2. UBER e Levandowski
Per prima cosa, Alsup ha rigettato la richiesta di UBER di risolvere la controversia ricorrendo all'arbitrato.
In caso di presunti illeciti legati ad argomenti particolarmente tecnici, è piuttosto comune ricorrere a una commissione di arbitri privati. In questo caso, però, la richiesta di UBER avrebbe avuto l'immediato effetto di secretare la vicenda sino all'esito finale, poiché non avrebbe avuto luogo un pubblico processo.
A complicare ulteriormente la posizione di UBER, la scelta di Levandowsky di non testimoniare, avvalendosi del diritto costituzionale di non auto-incriminarsi. Per questa sua scelta rischia il licenziamento, come esplicitato dal Consigliere Generale Salle Yoo.
La linea difensiva adottata dalla compagnia di trasporti è dunque quella di non negare che Levandowsky abbia trafugato informazioni sensibili, ma di sostenere che queste non siano mai giunte a UBER in nessuna forma.
3. I primi esiti della battaglia legale: la mezza vittoria di UBER
L'altra evoluzione della vicenda concerne il provvedimento del giudice Alsup che, in attesa di ulteriori sviluppi, regala una mezza vittoria ad entrambe le parti.

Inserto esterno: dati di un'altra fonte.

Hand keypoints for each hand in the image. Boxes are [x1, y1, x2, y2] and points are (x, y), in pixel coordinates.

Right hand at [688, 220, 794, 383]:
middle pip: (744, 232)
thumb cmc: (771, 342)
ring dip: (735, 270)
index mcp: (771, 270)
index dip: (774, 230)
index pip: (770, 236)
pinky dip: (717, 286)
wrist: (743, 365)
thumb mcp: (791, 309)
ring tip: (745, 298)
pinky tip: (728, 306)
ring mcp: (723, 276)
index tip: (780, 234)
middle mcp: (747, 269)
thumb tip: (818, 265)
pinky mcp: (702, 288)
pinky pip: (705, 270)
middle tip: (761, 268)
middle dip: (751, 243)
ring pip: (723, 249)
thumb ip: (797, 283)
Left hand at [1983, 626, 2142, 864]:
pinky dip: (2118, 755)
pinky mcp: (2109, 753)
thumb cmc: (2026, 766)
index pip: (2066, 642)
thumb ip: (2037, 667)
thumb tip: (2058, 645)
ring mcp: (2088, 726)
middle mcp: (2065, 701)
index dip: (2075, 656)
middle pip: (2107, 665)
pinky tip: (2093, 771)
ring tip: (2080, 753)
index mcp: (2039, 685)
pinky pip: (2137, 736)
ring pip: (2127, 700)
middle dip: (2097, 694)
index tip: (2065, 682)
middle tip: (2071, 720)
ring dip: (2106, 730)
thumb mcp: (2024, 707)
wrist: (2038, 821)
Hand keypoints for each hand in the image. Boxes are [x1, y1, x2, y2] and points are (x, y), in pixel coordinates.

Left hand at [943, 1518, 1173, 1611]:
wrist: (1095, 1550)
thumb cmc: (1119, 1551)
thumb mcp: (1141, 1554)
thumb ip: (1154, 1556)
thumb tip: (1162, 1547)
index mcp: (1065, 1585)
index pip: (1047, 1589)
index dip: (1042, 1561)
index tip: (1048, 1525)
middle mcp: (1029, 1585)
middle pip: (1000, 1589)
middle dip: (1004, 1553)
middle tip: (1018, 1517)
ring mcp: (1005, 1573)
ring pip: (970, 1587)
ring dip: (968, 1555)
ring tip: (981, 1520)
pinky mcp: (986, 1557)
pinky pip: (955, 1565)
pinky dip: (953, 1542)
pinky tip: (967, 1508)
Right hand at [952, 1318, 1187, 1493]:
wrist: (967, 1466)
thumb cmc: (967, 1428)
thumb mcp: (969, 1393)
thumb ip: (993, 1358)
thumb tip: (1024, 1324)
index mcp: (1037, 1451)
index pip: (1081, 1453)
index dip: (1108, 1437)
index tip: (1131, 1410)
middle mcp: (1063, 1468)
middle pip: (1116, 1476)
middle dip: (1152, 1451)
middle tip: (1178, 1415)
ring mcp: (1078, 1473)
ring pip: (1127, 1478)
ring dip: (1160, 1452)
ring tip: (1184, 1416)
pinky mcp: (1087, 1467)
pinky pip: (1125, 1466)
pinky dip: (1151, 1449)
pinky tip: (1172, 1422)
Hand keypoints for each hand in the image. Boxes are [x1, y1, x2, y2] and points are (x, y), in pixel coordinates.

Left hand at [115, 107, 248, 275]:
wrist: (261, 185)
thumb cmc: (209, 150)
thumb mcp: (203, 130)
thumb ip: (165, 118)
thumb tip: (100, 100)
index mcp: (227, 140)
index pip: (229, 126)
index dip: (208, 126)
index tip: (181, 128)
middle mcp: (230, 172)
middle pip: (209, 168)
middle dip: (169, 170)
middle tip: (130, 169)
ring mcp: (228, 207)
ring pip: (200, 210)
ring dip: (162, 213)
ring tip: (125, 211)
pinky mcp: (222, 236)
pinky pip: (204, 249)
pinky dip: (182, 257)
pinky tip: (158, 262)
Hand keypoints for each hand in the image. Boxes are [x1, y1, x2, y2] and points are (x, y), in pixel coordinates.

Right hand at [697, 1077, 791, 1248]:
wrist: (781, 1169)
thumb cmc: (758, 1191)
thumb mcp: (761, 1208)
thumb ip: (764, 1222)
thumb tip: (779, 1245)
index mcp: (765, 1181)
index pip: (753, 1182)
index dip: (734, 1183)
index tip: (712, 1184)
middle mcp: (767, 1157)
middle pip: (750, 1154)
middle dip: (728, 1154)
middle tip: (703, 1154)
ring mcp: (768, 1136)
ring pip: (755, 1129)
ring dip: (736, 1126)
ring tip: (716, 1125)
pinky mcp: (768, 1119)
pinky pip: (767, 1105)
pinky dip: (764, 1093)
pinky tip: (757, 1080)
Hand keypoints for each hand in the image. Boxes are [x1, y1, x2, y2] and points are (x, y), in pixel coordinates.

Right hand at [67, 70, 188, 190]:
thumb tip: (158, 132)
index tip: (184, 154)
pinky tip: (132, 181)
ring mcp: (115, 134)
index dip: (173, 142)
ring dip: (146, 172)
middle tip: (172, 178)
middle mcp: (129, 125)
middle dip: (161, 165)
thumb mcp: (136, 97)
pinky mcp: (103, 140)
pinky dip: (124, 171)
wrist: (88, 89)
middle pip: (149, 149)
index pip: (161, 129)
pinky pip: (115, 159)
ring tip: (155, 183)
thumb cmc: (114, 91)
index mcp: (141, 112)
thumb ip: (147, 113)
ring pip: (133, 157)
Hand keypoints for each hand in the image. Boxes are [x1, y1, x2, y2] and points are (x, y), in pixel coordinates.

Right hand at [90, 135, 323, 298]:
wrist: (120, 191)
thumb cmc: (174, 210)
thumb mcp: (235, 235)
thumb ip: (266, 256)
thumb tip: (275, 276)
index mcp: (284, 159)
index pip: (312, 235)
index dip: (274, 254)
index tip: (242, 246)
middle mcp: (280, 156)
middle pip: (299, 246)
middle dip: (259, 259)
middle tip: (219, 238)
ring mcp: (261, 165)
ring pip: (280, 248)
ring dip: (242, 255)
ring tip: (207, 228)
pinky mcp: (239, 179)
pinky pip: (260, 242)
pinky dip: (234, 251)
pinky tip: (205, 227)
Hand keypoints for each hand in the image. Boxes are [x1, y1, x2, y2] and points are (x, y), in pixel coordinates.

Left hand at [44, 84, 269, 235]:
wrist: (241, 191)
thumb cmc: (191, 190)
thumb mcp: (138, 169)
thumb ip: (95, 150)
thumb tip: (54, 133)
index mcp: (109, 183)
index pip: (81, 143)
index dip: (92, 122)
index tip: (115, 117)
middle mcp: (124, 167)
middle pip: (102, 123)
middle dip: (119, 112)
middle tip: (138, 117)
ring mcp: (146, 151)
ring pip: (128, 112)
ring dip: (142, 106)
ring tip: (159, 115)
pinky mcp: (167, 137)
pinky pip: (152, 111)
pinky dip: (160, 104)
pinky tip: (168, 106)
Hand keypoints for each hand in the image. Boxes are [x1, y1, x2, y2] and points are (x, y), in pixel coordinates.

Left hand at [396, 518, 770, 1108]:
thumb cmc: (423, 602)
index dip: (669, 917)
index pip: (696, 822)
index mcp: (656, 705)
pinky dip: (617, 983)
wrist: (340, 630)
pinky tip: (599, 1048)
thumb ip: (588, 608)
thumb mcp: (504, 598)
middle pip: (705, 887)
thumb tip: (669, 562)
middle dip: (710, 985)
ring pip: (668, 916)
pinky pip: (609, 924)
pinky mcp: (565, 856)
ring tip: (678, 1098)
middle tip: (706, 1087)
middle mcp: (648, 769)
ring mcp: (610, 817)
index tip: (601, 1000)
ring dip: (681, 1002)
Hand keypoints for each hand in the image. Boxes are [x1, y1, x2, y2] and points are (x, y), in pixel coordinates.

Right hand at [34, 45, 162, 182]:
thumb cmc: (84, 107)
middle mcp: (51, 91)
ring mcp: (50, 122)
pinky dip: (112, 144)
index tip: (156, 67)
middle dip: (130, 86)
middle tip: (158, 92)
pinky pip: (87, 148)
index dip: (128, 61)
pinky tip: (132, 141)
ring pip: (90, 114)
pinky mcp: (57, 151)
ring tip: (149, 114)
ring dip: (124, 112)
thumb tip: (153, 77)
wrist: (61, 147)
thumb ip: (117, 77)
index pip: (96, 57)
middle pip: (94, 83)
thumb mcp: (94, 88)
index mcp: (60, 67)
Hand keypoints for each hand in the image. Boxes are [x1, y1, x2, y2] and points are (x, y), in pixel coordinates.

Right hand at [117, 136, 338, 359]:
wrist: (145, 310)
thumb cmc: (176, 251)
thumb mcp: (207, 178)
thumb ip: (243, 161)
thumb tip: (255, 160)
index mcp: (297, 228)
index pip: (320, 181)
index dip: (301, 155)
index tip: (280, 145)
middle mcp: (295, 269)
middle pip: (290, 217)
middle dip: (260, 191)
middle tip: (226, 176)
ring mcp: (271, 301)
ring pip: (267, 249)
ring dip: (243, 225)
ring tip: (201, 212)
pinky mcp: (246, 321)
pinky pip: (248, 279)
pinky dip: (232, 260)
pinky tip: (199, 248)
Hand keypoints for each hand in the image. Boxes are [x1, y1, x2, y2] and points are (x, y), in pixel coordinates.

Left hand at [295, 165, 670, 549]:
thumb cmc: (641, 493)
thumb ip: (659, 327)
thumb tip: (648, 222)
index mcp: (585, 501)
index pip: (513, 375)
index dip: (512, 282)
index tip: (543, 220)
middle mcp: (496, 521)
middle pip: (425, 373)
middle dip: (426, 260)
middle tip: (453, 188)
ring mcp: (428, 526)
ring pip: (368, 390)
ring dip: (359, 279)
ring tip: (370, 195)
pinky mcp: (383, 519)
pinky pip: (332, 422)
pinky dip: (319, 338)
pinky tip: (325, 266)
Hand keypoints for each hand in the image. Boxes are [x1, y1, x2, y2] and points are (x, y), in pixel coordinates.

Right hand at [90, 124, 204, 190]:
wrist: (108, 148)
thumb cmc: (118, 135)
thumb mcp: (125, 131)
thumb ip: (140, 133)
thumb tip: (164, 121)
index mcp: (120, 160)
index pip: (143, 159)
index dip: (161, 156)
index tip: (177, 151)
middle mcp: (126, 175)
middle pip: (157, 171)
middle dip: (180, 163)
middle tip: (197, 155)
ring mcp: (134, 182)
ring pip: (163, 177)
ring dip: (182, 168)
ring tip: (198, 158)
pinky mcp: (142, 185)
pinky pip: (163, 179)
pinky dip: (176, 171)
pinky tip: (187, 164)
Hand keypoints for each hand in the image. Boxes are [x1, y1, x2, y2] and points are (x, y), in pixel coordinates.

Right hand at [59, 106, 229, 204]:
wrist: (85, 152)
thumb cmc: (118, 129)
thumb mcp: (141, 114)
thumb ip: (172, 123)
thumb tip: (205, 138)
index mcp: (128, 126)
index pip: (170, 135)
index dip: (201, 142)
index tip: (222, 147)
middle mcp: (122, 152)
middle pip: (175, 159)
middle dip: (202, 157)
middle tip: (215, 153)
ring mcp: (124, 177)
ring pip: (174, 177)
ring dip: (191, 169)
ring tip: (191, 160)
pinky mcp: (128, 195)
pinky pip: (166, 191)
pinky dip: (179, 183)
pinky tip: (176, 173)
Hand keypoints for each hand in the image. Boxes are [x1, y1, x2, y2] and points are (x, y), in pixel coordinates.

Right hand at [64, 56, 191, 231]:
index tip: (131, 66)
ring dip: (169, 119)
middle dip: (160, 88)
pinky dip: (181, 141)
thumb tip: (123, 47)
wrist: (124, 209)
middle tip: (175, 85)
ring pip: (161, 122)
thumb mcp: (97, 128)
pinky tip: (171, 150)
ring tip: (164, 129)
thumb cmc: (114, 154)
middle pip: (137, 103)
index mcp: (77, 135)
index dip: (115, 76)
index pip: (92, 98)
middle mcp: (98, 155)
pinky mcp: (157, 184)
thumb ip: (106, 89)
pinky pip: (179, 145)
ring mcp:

UBER non dovrà interrompere i suoi studi sui sistemi di guida driverless, ma Levendowsky è interdetto dal prendervi parte fino alla chiusura del processo. La società è soddisfatta di poter "continuare a costruire e utilizzando tutta la sua tecnologia".
Per ora, non c'è nulla di certo sull'evolversi dell'accusa di furto e sulla possibilità di un'indagine penale separata. Il giudice Alsup ha tuttavia dichiatato che non vi siano dubbi che Levandowsky abbia tradito il patto di fiducia con Waymo e che UBER avrebbe quantomeno dovuto sapere che l'ingegnere era in possesso di file trafugati.
Inoltre, al di là delle somiglianze tra i sistemi LiDAR adottati dalle due società, un altro fatto alimenta i sospetti delle autorità: UBER non avrebbe a richiesto a Levandowski di firmare un documento che garantisse il non utilizzo di proprietà intellettuali inerenti il vecchio lavoro, come avvenuto all'assunzione di altri altri ex dipendenti di Alphabet/Google.
4. Le alleanze strategiche e tecnologiche sulle self-driving car
Oltre alle questioni legali, UBER deve affrontare quelle legate alla doppia natura del suo business: il noleggio e le tecnologie driverless.
L'anno scorso, il CEO Travis Kalanick ha proposto un'alleanza strategica a Tesla, ricevendo da Elon Musk un rifiuto e un consiglio: limitare i propri interessi al solo ride hailing. Poco tempo dopo, è stato annunciato il Tesla Network, un programma per le auto a guida autonoma.
Al contrario, una recente intesa è stata raggiunta tra Waymo e Lyft, servizio di trasporto relativo ai taxi diretto concorrente di UBER negli Stati Uniti. Non sono ancora noti i dettagli, ma le due aziende collaboreranno per integrare la tecnologia di uno con la rete di trasporti dell'altro, contribuendo alla diffusione delle driverless car.
Le evoluzioni stretegiche e legali, ancor più che tecnologiche, mantengono costante l'attenzione dei media sul futuro del settore trasporti. Riuscirà UBER a tenere il passo o sarà travolta da questioni legali di varia natura?